A CENARIUM tentou contato diretamente com Analicia, mas um familiar afirmou que ela não fala português e, por esse motivo, não poderia falar com a revista. A reportagem também solicitou posicionamento da Polícia Civil do Amazonas (PC-AM) sobre o caso, mas não obteve resposta até a publicação desta matéria.

Violência doméstica em contexto indígena

De acordo com a professora doutora Iraildes Caldas, coordenadora do "Grupo de Estudos, Pesquisa e Observatório Social: Gênero e Poder (Gepos)", da Universidade Federal do Amazonas (Ufam), a violência doméstica em contexto indígena tem se manifestado de forma crescente, desde a segunda metade do século XX.

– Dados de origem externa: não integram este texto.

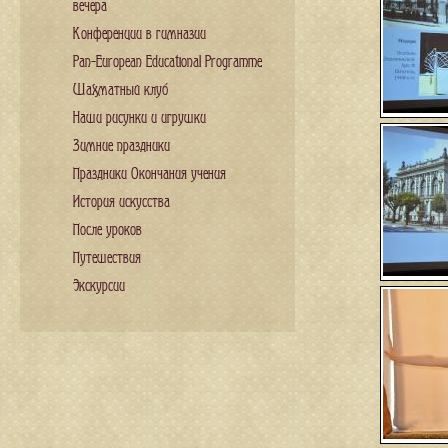
вечера
Конференции в гимназии
Pan-European Educational Programme
Шахматный клуб
Наши рисунки и игрушки
Зимние праздники
Праздники Окончания учения
История искусства
После уроков
Путешествия
Экскурсии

"Não é, portanto, uma situação nova. Ocorre que essa situação é invisibilizada, obliterada e não levada a sério pelo fato de se tratar de mulheres indígenas que, supostamente, 'podem' sofrer violência porque se trata de um fato cultural. Alto lá, a violência contra a mulher indígena não é um fator cultural", explicou a professora.

Para ela, essa "situação de violência brutal sobre o corpo da mulher é uma perversidade fruto do mau caráter do homem. Uma certa degenerescência do caráter humano".

"Não se justifica o mal em nome da cultura. A cultura não deve servir para promover mal-estar, para esquadrinhar o corpo da mulher até chegar ao feminicídio. O autor das agressões contra a companheira ou a mulher do indígena do Vale do Javari deve ser enquadrado nos rigores da Lei Maria da Penha. Não tem justificativa para a investida da violência contra a mulher no contexto indígena, nem em outro contexto", ressaltou Iraildes.

Informação errônea

A nota de repúdio de Edmilson Nakua e Maurício Mayuruna ressalta também, de forma errônea, que a CENARIUM “denunciou lideranças do povo Marubo por terem levado internet Starlink às aldeias Marubo” e que “chamou esses indígenas de ‘preguiçosos’, prejudicando a vida do povo Marubo em seu modo de viver nas suas aldeias, nos seus costumes, culturas, crenças”.

“[A revista] disse que [o povo Marubo] não faz roça, não se pesca e não se faz caçada, por [estar] viciado [em] assistir vídeo pornografia”. A afirmação, no entanto, não é verdadeira. A reportagem que a CENARIUM publicou, em 7 de junho de 2024, chamada “Rede indígena critica reportagens sobre impacto da internet no Vale do Javari”, expõe outros veículos de comunicação que estavam fazendo as afirmações citadas pela nota de repúdio e destaca o repúdio da Rede de Estudantes Indígenas do Vale do Javari (Rede Reivaj)

“Estudantes indígenas do Vale do Javari, o segundo maior território demarcado do País, repudiaram declarações feitas em reportagens de que a chegada da internet causou problemas nos jovens, como vícios em pornografia e jogos violentos, assim como desinteresse em questões das comunidades. A reportagem foi inicialmente veiculada no periódico americano The New York Times, com o título “The Internet’s Final Frontier: Remote Amazon Tribes“, na tradução para o português “A fronteira final da Internet: tribos remotas da Amazônia“, diz um trecho da matéria.

A publicação da CENARIUM também destaca: "Depois, o material foi reproduzido por sites nacionais, como a Folha de S. Paulo, R7, ND Mais e outros, o último com o título “Tribo indígena brasileira que recebeu Starlink se vicia em pornô e deixa de caçar. Segundo a Rede de Estudantes Indígenas do Vale do Javari (Rede Reivaj), além de infundadas e discriminatórias, as declarações também perpetuam “estereótipos negativos sobre os povos indígenas e ignora a complexidade das questões que envolvem a introdução de novas tecnologias em suas comunidades”, afirma a reportagem.